April 19, 2018
The OEM has added the HP Instant Ink delivery enrolment scheme to a selection of its printers.
The Instant Ink scheme works as a subscription service, with the customer paying a monthly fee for their HP ink cartridges; when your ink needs replacing, HP will then deliver you a replacement cartridge.
However, internet-ink.com recommends customers work out their monthly print usage prior to taking up the OEM’s offer, arguing that “the amount you print and how much you print means that there’s no point in having an instant ink subscription.”
The Instant Ink plans come with a maximum number of pages per month, with the options of 50, 100, or 300. The initial subscription fee covers the cost and delivery of the replacement ink, which will be ordered based on HP’s monitoring of your ink levels and number of pages printed.
internet-ink.com also argues that the scheme “is better for photo printing than mono printing,” as HP charges and records the number of pages printed, with no consideration for how much you print per page: “If you print one paragraph of a page compared to one full page you will be charged the same.”
Any unused monthly allowance does roll over, but only to the subsequent month, and no further. If you exceed your allowance, meanwhile, you will be charged an additional fee per 25 pages printed.
The website also highlights the potential drawback of the delivery time of replacement cartridges, opining that “the delay of up to 10 days with receiving your cartridges may mean that you won’t be able to print.” It then contrasts this with its own delivery service.

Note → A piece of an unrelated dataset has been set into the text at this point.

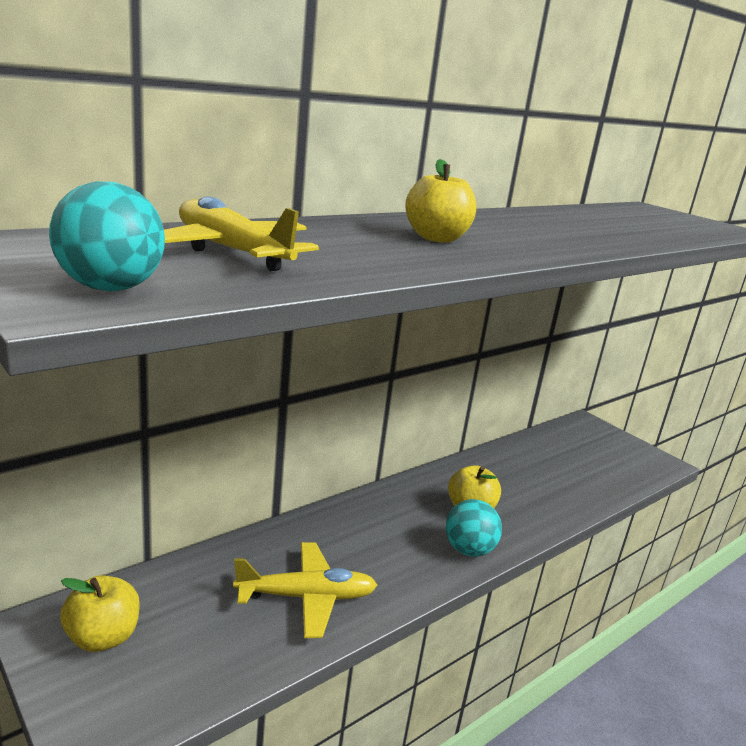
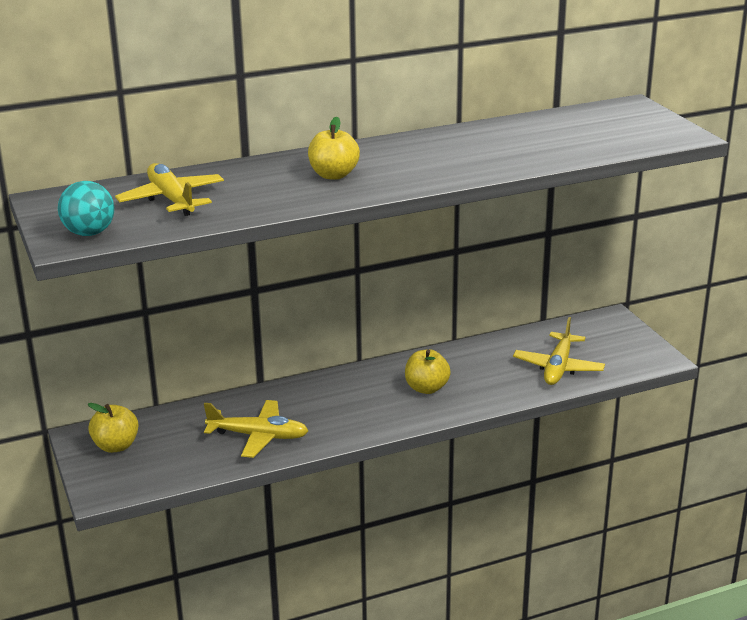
camera: 20 degrees right, 5 degrees up
turquoise ball [446,499,502,557] -> none
none -> yellow plane [513,317,605,385]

It recommends considering your printing needs before subscribing to such a scheme, stating that “the printer comparison of pages you print is based on 5 percent coverage” – if your printing needs are likely to require more than 5 percent, regularly, “you can quickly exceed your monthly limit.” Drawing a comparison with a mobile phone contract, the website reminds users that “if you go over your allowance, you get charged or have to add more to get on a better subscription.”
It also points out that the scheme “allows for colour printing, as the pages are worked out individually pages rather than cartridges. Normally printer cartridges are ordered depending on use with the printer. Individual colours or the black on the most efficient printers. This may work better when using a printer that accepts two cartridges with the black and colour tri cartridge.”
Furthermore, it argues that remanufactured compatible cartridges could offer both a cheaper alternative, and a wider choice, than the monthly Instant Ink scheme. Additionally, “HP has been known to update software and lock some cartridges, to prevent recycling of cartridges or use in other printers,” meaning an Instant Ink subscription could lock you into a contract with HP for the rest of your printer’s life. It concludes by recommending you “always seek advice if you’re unsure.”